_Problem description_
Output all of the data below exactly as given.

[[ Data for this task open ]]

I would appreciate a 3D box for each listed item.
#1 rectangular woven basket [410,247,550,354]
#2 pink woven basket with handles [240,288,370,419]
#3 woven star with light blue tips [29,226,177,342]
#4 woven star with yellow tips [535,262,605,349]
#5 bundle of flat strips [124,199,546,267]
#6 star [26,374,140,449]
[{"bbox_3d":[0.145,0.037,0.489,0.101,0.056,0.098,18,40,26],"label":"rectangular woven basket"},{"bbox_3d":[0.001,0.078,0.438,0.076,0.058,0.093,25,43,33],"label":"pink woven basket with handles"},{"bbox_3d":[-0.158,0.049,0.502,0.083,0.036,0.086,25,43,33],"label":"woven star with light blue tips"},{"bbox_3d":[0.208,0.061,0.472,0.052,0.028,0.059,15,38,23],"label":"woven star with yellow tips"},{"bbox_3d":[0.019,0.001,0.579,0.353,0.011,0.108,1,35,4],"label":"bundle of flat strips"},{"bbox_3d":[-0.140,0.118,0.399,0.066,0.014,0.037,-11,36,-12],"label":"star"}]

[[ Data for this task closed ]]

_Reply_
I would appreciate a 3D box for each listed item.
#1 rectangular woven basket [410,247,550,354]
#2 pink woven basket with handles [240,288,370,419]
#3 woven star with light blue tips [29,226,177,342]
#4 woven star with yellow tips [535,262,605,349]
#5 bundle of flat strips [124,199,546,267]
#6 star [26,374,140,449]
[{"bbox_3d":[0.145,0.037,0.489,0.101,0.056,0.098,18,40,26],"label":"rectangular woven basket"},{"bbox_3d":[0.001,0.078,0.438,0.076,0.058,0.093,25,43,33],"label":"pink woven basket with handles"},{"bbox_3d":[-0.158,0.049,0.502,0.083,0.036,0.086,25,43,33],"label":"woven star with light blue tips"},{"bbox_3d":[0.208,0.061,0.472,0.052,0.028,0.059,15,38,23],"label":"woven star with yellow tips"},{"bbox_3d":[0.019,0.001,0.579,0.353,0.011,0.108,1,35,4],"label":"bundle of flat strips"},{"bbox_3d":[-0.140,0.118,0.399,0.066,0.014,0.037,-11,36,-12],"label":"star"}]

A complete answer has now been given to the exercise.